Growth in oil and gas production has led to major new revenues for US state and local governments. This paper examines the top 16 oil and gas producing states, showing substantial variation in how these revenues are collected and allocated.
- On average, the leading revenue sources are severance taxes and other similar mechanisms, followed by state oil and gas leases, local property taxes, and federal leases.
- State and local governments collect roughly 10 percent of oil and gas revenue on average, ranging from a low of roughly 1 percent to a high of nearly 40 percent.
- Most revenue goes to state expenditures, followed by education, local governments, and trust funds.
- This work expands the current understanding of US state and local government revenues from oil and gas production by examining revenues from a wider variety of sources than other published research and describing how these revenues are used.

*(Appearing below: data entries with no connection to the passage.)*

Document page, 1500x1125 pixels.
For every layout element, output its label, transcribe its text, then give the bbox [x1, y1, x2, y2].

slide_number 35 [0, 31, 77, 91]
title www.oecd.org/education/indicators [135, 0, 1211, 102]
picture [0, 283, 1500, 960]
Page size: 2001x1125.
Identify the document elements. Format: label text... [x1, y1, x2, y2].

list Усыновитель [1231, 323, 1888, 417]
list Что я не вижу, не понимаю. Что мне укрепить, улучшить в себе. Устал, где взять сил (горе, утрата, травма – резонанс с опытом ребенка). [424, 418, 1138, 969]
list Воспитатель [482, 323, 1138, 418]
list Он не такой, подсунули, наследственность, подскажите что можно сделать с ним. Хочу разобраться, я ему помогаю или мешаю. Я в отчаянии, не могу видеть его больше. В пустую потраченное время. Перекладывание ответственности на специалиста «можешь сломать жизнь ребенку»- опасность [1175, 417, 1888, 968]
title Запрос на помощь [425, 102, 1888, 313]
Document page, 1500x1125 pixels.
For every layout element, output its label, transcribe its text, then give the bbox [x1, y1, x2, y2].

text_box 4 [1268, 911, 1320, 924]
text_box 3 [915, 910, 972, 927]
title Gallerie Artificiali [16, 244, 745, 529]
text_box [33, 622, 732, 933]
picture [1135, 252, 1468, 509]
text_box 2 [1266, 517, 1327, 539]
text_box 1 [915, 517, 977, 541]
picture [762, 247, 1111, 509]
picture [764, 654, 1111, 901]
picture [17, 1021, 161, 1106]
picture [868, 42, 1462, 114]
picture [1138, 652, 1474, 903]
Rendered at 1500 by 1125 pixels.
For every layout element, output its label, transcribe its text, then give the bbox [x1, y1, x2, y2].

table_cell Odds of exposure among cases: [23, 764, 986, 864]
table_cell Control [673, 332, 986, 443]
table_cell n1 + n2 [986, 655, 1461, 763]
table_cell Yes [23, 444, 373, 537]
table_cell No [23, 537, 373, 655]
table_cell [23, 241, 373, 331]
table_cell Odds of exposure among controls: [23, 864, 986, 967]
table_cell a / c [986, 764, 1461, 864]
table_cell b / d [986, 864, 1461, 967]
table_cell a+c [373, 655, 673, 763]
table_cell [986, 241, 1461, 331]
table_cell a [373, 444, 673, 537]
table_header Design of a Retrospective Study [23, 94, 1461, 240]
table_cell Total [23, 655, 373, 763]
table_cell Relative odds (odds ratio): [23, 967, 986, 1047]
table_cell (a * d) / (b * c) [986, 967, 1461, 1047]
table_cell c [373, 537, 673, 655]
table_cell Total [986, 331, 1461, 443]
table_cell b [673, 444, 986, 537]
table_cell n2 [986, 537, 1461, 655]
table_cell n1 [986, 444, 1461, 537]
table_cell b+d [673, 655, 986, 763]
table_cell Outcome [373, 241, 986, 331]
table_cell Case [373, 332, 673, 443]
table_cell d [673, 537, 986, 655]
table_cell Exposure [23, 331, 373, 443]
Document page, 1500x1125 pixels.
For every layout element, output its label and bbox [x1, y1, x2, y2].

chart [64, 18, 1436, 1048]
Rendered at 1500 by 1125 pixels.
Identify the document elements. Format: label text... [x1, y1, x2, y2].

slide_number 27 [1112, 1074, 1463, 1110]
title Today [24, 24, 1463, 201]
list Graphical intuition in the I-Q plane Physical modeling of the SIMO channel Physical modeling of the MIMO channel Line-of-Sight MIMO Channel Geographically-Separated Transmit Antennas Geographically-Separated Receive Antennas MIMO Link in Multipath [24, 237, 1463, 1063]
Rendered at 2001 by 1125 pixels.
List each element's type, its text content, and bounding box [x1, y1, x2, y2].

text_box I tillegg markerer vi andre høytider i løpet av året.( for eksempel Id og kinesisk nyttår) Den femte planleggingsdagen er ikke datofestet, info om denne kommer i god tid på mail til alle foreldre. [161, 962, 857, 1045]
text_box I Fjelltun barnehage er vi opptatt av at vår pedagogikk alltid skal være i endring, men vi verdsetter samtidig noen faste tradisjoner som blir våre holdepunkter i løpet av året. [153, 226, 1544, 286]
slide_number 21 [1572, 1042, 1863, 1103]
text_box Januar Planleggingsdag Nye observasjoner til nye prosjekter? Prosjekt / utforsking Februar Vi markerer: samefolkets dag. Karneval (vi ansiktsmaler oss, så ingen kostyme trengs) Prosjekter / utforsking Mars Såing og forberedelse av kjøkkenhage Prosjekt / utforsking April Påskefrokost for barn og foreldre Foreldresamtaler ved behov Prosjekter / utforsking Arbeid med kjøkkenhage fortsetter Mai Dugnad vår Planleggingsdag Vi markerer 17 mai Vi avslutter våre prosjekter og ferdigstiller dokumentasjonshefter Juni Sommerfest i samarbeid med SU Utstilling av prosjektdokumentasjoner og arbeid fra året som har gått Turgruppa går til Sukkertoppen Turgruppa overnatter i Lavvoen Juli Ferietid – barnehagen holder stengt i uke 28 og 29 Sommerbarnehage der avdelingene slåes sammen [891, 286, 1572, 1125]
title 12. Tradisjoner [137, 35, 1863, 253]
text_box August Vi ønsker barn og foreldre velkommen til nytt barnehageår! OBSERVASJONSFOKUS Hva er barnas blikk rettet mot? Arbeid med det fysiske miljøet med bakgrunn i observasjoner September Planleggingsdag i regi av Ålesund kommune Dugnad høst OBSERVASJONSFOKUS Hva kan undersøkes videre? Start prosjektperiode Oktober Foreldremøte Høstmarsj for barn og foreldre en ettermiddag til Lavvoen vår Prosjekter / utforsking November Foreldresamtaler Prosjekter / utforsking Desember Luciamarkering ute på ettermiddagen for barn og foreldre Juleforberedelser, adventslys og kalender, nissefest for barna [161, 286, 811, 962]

US state and local governments generate revenues from oil and gas production through a variety of mechanisms. In this paper, we quantify four leading sources: (1) state taxes levied on the value or volume of oil and gas produced; (2) local property taxes levied on the value of oil and gas property; (3) oil and gas lease revenues from state lands; and (4) oil and gas lease revenues from federal lands. We measure these revenues against the total value of oil and gas produced in the top 16 oil- and gas- producing states using fiscal year 2013 as a benchmark. On average, state and local governments collect roughly 10 percent of oil and gas revenue, ranging from a low of roughly 1 percent to a high of nearly 40 percent (not including income taxes). We also assess the use of these revenues, finding that there is substantial variation among states. The largest shares of revenue flow to state governments’ current expenditures and education, followed by local governments. Some states also allocate a portion of oil and gas revenues to trust funds endowing future government operations and/or education expenditures.